Decades from now, Americans will look on this legislation with pride.

Now 32 million more Americans will have health care coverage.

Now when fully phased 95 percent of eligible Americans will be insured.

Now people with pre-existing conditions will not be denied health care coverage.

Now people will not have their coverage canceled because they got sick.

The battle for health care reform was won because:

In the end, the false fears of death panels and socialism met the reality of middle class families complaining about rising premiums and small business complaining about costs.

The Democrats majority in Congress finally acted like they were in charge.

Still the president had to use all his persuasive skills to convince wavering Democrats fearful of mid-term elections.

In the end, President Obama became a leader.

He stopped trying to persuade Republicans who weren’t going to be persuaded no matter how many GOP ideas he incorporated into the health care plan.

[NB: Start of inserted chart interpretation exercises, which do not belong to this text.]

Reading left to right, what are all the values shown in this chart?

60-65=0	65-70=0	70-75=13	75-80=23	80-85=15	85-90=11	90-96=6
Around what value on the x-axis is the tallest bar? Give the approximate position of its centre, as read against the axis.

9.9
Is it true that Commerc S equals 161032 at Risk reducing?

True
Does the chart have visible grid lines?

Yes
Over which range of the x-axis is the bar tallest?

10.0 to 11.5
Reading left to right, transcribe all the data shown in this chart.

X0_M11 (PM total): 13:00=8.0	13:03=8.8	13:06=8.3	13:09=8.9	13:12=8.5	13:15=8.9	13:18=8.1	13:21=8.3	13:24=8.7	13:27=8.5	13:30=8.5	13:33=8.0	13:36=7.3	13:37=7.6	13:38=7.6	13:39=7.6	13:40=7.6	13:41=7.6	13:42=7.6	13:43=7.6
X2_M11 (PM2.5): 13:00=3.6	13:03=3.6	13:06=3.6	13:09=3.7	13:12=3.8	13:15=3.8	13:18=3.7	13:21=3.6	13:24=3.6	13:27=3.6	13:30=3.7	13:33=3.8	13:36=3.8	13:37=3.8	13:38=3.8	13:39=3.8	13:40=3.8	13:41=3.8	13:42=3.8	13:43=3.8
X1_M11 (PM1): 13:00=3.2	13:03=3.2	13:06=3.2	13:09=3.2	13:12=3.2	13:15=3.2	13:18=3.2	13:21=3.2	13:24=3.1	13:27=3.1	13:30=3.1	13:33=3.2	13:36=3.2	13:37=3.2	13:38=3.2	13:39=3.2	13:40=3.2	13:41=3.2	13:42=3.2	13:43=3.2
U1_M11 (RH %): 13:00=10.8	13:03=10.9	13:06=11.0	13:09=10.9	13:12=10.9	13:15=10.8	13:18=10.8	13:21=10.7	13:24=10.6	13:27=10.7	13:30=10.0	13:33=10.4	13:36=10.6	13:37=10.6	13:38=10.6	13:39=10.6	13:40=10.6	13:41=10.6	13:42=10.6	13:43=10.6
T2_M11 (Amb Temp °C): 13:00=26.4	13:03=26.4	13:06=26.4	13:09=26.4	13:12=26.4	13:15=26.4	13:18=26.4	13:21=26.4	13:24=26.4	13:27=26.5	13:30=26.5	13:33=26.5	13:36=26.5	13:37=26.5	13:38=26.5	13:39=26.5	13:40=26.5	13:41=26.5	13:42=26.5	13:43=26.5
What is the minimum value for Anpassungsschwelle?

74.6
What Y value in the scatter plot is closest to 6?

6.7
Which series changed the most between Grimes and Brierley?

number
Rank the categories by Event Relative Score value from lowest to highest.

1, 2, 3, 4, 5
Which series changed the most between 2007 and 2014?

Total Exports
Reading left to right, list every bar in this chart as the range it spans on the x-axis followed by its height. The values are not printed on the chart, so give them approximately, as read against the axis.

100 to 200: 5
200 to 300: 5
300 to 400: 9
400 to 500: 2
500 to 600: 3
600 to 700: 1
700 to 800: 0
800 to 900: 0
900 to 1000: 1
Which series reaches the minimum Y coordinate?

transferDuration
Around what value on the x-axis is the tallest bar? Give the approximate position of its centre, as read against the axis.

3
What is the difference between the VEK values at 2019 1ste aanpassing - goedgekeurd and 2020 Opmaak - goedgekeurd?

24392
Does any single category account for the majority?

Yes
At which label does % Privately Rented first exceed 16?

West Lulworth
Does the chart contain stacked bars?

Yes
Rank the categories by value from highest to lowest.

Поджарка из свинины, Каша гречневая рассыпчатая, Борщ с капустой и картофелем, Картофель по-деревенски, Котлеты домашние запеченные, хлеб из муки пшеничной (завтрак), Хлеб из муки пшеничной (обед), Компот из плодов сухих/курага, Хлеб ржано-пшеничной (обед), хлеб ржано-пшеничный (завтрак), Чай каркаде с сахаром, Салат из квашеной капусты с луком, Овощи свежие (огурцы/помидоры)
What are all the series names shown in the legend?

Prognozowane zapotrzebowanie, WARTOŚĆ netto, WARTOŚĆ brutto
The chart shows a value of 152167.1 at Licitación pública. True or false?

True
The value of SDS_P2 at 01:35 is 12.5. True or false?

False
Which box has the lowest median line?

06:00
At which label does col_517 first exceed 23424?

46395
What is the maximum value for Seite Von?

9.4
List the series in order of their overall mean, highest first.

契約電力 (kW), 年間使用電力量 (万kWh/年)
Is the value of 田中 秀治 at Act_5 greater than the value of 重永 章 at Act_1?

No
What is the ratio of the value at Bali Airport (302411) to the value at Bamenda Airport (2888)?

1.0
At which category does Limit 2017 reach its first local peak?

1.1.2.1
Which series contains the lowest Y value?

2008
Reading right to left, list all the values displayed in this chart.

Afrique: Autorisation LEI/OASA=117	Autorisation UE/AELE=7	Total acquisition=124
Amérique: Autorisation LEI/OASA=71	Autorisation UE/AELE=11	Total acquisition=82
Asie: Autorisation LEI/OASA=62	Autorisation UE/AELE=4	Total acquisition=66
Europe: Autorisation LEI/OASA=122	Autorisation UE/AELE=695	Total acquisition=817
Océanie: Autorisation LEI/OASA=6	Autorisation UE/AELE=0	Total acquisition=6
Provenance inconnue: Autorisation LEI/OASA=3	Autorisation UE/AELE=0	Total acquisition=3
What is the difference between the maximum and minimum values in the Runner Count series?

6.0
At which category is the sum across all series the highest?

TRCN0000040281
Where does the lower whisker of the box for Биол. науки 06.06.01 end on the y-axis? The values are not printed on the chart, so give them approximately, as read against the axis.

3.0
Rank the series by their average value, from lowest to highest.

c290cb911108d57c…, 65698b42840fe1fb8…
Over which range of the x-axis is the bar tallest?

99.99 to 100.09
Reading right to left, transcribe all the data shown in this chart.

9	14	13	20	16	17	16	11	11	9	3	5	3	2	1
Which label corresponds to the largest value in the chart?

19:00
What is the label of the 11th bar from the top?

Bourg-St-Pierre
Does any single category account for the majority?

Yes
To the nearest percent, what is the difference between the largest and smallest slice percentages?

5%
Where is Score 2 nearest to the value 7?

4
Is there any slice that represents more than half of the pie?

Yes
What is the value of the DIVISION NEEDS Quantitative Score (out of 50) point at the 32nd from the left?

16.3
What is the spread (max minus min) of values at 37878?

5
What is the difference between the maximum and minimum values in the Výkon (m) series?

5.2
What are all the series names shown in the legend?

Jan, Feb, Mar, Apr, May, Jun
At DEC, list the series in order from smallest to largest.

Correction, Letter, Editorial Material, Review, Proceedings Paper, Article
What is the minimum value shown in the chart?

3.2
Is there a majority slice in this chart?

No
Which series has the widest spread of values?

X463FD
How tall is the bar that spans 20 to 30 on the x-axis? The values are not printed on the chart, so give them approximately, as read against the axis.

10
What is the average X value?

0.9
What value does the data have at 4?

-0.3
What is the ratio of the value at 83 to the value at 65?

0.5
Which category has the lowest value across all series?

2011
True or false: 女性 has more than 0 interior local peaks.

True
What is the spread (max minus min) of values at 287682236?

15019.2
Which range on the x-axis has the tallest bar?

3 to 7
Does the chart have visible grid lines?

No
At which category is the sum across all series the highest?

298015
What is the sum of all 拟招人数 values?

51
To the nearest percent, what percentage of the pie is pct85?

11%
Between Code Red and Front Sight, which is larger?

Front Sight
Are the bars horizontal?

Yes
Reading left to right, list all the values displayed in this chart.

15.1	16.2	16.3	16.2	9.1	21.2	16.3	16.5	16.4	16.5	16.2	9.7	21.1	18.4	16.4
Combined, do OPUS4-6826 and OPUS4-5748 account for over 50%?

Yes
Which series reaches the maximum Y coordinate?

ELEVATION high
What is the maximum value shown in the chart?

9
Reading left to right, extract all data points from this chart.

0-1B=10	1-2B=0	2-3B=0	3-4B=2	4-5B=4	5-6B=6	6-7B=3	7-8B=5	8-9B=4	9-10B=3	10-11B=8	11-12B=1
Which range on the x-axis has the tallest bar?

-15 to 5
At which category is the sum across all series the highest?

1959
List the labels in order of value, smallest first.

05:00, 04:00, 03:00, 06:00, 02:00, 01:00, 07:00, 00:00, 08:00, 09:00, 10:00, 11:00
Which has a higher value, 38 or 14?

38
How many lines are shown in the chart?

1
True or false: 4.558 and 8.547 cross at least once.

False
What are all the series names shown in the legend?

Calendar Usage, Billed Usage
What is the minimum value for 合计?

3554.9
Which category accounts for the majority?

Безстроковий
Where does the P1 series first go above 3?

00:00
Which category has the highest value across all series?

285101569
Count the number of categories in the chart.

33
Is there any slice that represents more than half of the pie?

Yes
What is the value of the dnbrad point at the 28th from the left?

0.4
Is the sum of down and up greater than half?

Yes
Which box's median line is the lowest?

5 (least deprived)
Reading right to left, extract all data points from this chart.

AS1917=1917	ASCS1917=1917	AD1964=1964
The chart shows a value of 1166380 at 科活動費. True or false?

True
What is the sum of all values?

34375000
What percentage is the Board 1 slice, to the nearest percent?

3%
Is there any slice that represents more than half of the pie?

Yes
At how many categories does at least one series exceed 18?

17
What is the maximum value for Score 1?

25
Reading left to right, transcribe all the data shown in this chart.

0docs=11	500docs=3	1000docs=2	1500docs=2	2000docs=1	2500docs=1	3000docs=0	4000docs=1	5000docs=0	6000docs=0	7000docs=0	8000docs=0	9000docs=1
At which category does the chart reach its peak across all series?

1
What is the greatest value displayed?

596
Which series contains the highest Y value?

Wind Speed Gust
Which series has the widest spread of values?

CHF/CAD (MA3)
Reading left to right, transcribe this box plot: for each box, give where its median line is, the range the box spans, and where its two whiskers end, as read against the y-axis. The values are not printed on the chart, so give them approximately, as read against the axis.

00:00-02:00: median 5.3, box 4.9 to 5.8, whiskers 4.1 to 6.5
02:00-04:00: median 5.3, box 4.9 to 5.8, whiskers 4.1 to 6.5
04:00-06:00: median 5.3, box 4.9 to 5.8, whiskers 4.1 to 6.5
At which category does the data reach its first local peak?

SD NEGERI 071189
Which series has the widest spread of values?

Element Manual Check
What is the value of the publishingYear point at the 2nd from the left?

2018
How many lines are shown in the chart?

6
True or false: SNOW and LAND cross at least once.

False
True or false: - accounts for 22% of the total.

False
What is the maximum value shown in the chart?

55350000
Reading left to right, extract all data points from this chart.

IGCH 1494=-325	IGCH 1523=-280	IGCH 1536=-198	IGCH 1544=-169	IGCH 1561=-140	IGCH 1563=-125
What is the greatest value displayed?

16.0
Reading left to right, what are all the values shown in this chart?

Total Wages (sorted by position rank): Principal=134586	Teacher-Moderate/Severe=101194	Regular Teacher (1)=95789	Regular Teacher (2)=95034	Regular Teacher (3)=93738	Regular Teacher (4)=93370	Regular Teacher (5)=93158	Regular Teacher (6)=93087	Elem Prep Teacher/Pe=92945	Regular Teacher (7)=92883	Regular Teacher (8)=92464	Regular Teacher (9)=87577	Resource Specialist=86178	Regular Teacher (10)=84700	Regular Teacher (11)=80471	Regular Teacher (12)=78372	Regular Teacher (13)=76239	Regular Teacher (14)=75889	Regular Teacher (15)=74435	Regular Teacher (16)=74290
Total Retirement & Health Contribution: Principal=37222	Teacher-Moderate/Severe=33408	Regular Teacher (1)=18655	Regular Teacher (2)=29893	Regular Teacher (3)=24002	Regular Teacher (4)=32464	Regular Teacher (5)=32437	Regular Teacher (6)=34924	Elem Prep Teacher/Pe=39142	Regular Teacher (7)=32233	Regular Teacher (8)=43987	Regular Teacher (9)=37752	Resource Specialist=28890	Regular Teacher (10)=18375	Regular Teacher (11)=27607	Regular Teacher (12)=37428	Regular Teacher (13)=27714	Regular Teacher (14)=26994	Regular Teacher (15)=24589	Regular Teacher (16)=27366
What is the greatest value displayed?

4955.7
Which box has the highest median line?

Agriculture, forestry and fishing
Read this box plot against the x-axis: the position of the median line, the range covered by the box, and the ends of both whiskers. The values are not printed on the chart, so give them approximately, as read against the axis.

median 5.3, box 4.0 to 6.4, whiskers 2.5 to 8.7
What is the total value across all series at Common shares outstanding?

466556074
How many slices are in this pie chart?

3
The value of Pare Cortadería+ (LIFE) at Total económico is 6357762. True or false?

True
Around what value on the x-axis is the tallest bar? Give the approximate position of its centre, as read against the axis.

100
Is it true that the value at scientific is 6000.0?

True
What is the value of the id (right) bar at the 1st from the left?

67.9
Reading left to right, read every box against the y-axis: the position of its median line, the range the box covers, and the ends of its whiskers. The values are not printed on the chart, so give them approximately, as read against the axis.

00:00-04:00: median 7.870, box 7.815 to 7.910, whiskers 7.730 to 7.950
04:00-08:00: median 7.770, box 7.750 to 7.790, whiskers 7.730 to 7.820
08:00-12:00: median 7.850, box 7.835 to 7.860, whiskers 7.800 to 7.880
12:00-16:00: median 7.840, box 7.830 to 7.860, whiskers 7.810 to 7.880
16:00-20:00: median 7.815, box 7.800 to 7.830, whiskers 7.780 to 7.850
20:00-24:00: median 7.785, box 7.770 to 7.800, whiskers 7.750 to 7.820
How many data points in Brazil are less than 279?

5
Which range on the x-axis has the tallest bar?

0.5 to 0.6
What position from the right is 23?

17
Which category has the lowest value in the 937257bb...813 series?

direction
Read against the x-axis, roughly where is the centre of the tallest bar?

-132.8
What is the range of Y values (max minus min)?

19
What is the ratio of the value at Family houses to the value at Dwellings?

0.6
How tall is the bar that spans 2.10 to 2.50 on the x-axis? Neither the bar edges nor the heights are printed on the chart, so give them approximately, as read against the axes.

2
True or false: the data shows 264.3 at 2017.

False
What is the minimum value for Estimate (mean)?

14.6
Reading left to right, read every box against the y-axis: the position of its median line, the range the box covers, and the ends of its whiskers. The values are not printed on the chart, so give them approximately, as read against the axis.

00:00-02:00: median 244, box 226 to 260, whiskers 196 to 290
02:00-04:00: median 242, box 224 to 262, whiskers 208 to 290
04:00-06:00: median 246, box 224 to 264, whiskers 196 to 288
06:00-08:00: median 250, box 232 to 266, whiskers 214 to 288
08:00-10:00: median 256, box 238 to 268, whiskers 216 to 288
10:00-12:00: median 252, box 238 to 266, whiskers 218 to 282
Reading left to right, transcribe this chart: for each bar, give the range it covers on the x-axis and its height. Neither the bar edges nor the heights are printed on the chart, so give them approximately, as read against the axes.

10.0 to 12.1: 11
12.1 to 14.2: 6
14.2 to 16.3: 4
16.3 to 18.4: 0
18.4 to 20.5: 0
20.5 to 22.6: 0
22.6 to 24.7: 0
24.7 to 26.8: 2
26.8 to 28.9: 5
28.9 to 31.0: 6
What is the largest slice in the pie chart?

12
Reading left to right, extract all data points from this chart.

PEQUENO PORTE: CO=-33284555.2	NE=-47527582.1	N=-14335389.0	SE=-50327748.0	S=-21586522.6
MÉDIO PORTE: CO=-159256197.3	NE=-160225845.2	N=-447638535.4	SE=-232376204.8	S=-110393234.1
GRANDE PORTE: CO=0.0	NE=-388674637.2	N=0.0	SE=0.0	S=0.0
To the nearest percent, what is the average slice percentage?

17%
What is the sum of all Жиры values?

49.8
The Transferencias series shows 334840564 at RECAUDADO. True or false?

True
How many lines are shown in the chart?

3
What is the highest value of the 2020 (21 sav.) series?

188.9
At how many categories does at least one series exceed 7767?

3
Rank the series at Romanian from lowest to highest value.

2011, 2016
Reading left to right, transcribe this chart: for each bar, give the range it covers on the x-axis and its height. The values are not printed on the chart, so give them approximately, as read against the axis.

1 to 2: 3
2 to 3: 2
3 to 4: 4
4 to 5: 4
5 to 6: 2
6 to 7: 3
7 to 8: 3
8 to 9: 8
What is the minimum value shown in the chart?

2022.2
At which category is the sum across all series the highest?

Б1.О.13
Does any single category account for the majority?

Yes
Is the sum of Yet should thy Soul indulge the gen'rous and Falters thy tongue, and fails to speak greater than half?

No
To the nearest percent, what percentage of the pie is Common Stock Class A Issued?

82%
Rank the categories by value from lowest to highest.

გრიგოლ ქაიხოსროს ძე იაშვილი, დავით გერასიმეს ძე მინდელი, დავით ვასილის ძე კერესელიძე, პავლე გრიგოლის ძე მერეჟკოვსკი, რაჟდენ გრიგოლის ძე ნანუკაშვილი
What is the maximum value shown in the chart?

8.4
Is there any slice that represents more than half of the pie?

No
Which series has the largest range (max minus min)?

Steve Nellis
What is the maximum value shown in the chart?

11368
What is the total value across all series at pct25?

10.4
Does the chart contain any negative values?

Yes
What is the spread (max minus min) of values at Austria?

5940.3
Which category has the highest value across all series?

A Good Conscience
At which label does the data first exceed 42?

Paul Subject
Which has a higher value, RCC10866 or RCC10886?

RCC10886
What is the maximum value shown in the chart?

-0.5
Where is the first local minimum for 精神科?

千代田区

He could compromise, compromise, compromise but Republicans were determined to make health care his Waterloo.

There has been months of debate on this issue. All sides had been heard.

Attempts at a bipartisan compromise had failed miserably.

In the final days Obama made his position clear on what he wanted and fought for it.

He showed compassion. He showed courage. He showed determination.

His leadership gave congressional Democrats the courage to do the right thing.

We saw the president we voted for finally reemerge.